I was once taken in by Obama. I voted for him as my Senator. I even offered to work for his campaign, in its early stages. Like many others, I saw Obama's intelligence and cool demeanour as a sign of ideological openness. I composed a speech I thought he should give, in which I imagined him committing to fiscal responsibility and free trade. I saw him as a potential centrist, in the mould of president Bill Clinton.

How wrong I was. Most presidential campaigns start at the political extremes and move to the middle. But Obama's campaign has moved further and further left. His trick has been to sell wealth redistribution and government expansion as a "middle-class tax cut." Never mind that some poor families will pay higher effective marginal tax rates under Obama than the rich do today. The gimmick worked.
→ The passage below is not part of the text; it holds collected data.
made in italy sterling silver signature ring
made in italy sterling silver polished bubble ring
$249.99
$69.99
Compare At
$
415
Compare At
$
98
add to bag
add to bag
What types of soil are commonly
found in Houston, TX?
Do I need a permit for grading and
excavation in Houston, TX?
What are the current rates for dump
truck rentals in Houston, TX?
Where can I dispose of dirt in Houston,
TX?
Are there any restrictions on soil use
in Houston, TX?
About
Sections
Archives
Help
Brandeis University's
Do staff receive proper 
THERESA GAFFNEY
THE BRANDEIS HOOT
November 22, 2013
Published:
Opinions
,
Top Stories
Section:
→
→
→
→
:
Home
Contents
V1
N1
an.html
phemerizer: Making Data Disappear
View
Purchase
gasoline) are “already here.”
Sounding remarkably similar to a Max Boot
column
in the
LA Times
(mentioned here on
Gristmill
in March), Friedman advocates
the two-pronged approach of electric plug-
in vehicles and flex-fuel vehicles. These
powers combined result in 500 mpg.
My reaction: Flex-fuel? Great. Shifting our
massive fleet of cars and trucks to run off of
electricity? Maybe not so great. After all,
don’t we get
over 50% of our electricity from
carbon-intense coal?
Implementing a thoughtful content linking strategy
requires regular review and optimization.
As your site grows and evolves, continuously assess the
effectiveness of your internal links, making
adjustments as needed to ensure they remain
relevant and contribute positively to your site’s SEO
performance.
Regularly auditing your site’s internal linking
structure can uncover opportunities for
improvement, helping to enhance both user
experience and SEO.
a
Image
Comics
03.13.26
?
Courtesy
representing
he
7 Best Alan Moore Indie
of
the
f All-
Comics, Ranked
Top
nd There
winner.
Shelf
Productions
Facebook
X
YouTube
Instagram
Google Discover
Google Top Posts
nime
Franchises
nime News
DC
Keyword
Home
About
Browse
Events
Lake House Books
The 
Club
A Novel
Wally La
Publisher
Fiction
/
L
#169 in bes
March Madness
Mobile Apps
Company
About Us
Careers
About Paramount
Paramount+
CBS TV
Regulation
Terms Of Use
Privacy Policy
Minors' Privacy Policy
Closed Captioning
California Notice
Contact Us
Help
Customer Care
America's intellectual and financial elites, suffering a crisis of confidence, have thrown their support to the man whose policies aim to destroy them. I asked one distinguished professor to explain why he thought Obama was more qualified than McCain's deputy, Governor Sarah Palin. "He seems to have heard of the issues," he replied, though he had to admit that he disagrees with Obama on said "issues."

Wishful thinking and self-deception are the order of the day. The only Americans who seem to have kept their wits are the ordinary men and women who pay taxes, run small businesses and dream of a better life. It was one such-"Joe the Plumber" of Ohio-who asked Obama about his tax policy, eliciting the now-infamous response: "I think when you spread the wealth around, it's good for everybody."

The America that Obama offers will no longer be the world's great exception or its exemplar of freedom. It will be the "European social democracy" that Obama once praised in a speech to the Democratic Socialists of America. It will be a land of high taxes and expanding bureaucracy, a land where opportunities are determined by access to power, a land where the press is cowed before the cult it has cultivated.

Whatever opposition remains to this vision will be very difficult to muster after Obama's victory. The Democrats are poised to win the executive and sweep the legislature. All that stands in their way are the millions of Joes who have not lost faith in the American dream, despite the failures of the Bush presidency. They are fighting for a cause greater than McCain. If they show up to vote, all is not lost.

*The writer is a third-year student at Harvard Law School, and the author of "The Kasrils Affair: Jews and Minority Politics in South Africa." He is a McCain campaign volunteer.